- _TEXT PASSAGE_
* * * * *

Hey im trying to run a multiprocessor inside a pre...
# prefect-community
a
Hey im trying to run a multiprocessor inside a prefect task function that makes a call to a function (not defined as task) outside the task. It runs fine on my local machine but gives PicklingError when running on local agent (refer image)
🧐 1
d
Hey @Anish Chhaparwal! Are you using an executor when you’re running with your agent?
a
nope.
d
What’s in
query_result_list
?
Also, you’d define an executor in your
Flow
definition, something like:
Copy code
with Flow(name="My Flow", environment=LocalEnvironment(executor=DaskExecutor()) as flow:
  # flow things
Executors aren’t used when calling
flow.run()
by default, but are used when a flow run is started by an agent if you’ve configured your flow as above ☝️
a
hey im a little confused. I did not run the flow from the agent. I registered it and then ran using the UI. I have other flows running on the same agent that work fine.
query_result_list gets a list of documents from database in the form of list. It has a few million record so i'd like to use multiprocessor
My suggestion is to make
dcmpath_check
a task and use Prefect’s built-in mappping
You can then achieve multiprocessing with the DaskExecutor: https://docs.prefect.io/core/advanced_tutorials/dask-cluster.html#the-dask-executor
That way, your whole flow is executed using multiprocessing
I’m not sure why you’re experiencing this specific error, but I believe that the above suggestion should serve
Note that you don’t need to pass an address to the executor, if you omit it one will be spun up for you
a
the reason i didnt use the map was because i'd have to fire a dask agent everytime. (please correct me if im wrong) and if i dont pass an address how many workers are spun by default?
d
That’s configurable, I believe you can pass
n_proc
or
n_thread
depending on how you’re running your scheduler
I’m not sure what the default is
a
okay ill give this a shot and get back to you. Meanwhile if you can find out what i did wrong in the first place while using pythons multiprocessor please let me know.
d
I’m not sure if you did anything wrong! Haha
Looking at your code it feels like this should work?

* * * * *

- _RAW DATA_
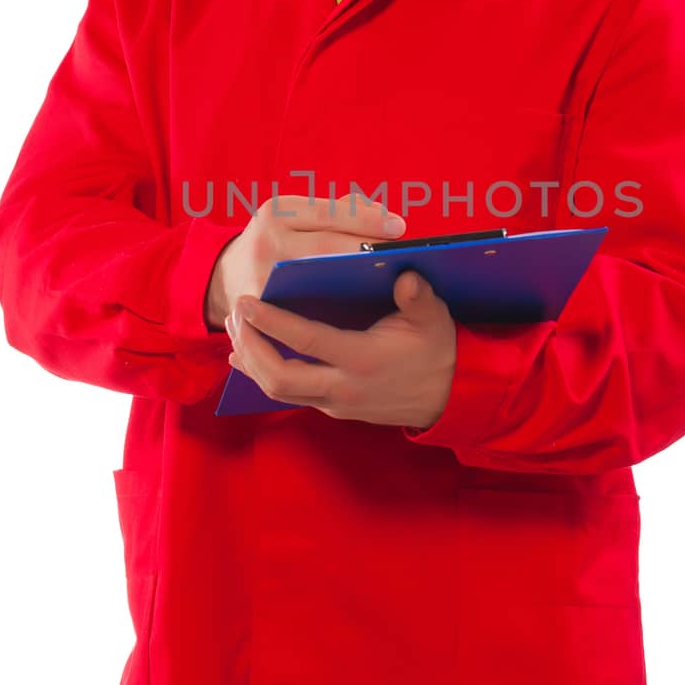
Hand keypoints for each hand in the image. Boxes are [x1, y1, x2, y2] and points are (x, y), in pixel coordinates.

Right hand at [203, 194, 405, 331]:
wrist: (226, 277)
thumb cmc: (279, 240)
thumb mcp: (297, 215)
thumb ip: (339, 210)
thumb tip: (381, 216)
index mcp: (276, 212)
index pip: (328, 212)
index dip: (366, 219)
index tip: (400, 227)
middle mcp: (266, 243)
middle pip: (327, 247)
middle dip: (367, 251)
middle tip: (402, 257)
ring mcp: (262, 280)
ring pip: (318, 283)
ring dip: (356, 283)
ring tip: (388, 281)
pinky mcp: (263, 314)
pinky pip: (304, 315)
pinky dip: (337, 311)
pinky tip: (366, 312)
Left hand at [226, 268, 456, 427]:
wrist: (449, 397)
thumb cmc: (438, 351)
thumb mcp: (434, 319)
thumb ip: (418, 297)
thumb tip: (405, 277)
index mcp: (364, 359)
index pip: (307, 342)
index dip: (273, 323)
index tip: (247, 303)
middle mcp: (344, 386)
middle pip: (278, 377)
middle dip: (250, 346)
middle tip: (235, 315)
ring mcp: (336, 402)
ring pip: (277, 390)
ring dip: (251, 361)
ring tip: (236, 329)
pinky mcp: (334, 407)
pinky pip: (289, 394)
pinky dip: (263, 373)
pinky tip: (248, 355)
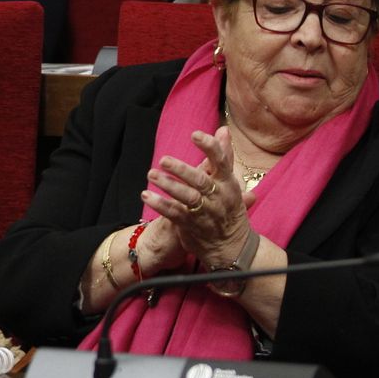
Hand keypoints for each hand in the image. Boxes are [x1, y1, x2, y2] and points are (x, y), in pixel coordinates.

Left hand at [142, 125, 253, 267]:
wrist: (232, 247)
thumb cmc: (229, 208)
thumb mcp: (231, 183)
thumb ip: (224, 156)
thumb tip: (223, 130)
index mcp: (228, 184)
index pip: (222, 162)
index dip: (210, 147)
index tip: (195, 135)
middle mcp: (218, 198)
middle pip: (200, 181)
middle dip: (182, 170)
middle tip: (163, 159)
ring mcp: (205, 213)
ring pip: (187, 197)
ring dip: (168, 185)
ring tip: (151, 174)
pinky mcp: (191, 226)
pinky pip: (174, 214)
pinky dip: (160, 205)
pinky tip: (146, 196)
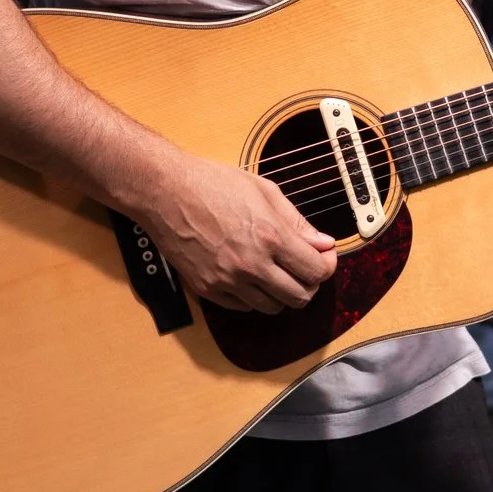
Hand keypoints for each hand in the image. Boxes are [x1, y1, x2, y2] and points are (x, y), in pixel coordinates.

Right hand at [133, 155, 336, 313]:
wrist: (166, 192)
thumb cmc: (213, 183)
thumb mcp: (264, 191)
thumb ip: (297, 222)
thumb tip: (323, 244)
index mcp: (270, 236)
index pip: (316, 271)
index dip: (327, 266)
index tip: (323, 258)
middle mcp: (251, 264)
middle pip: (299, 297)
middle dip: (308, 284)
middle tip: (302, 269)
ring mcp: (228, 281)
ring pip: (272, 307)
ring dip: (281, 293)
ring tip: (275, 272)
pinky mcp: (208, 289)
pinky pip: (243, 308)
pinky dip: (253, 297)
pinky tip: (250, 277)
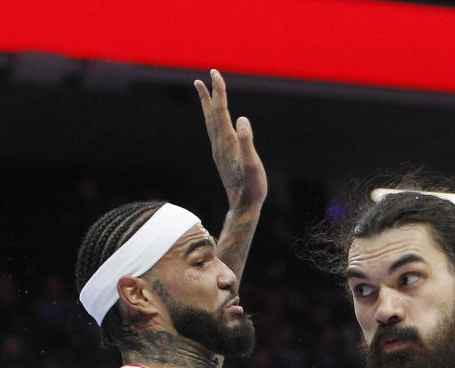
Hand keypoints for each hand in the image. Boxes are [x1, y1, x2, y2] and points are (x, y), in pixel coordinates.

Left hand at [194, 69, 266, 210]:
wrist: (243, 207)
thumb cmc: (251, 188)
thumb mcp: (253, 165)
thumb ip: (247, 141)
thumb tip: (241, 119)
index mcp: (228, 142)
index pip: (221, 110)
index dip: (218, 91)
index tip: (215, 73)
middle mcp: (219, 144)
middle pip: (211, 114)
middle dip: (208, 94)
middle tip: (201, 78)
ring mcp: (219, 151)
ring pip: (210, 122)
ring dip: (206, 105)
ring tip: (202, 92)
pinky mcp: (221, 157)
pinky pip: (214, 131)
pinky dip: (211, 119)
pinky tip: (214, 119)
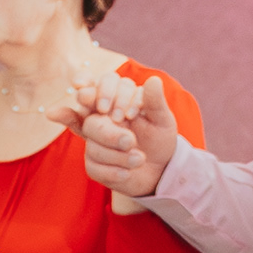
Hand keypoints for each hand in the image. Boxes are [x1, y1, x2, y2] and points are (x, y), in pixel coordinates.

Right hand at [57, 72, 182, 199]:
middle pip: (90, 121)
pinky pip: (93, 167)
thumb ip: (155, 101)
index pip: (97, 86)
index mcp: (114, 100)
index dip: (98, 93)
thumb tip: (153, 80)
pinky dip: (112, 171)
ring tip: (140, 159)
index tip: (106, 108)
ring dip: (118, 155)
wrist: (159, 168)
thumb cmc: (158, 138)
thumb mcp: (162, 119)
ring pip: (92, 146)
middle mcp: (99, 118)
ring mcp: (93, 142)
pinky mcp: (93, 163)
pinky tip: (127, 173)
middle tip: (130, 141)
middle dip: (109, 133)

* * * * *

- _ACTIVITIES_
1. Name every class that the code snippet in the Prefect multiprocessing thread instantiates.
2. Carry the Prefect multiprocessing thread forward, starting after its last message.

- _ANSWERS GIVEN_
1. Flow, LocalEnvironment, DaskExecutor

2.
Functions can be pickled
a
@Dylan Just ran the program using map task along with dask executor. It is significantly slower than just using the python multiprocessor when using the same number of cores. Can you look into the original issue again? i dont understand why anything has to be pickled. i did another trial defining the dcmpath_check function (function named as dc when running the below trial) within the query_result_list function itself. I get the error shown in image.
d
@Anish Chhaparwal can you share a reproducible example?
Prefect is set up for use in distributed environments
So, anything that needs to be able to be passed between many machines needs to be serializable
We use cloudpickle for this purpose
a
okay.
d
I’m also confused by your example, though, because the multiprocessing you’re attempting shouldn’t leave a single task
So in theory it should work
But if a task doesn’t have access to that global function, it might be problematic
Actually, you could try defining that function within the task method?
a
I did exactly that and still getting an error. please refer my previous comment (before okay)
d
Can you share a reproducible example as a code snippet?
I don’t have a complete look at your code from the pictures so far and I’d like something I can copy/paste 😄
Also, here’s some background that may be helpful: https://docs.prefect.io/orchestration/faq/dataflow.html
tl;dr multiprocessing uses the standard library version of pickle which doesn’t work well with functions defined in 
__main__
 (this is one of the issues cloudpickle solves for)
a
cool. Thanks for citing the issue link. Will import the function as part of lib and try again.
shall keep you posted!
hey it worked when i imported the function. thanks :)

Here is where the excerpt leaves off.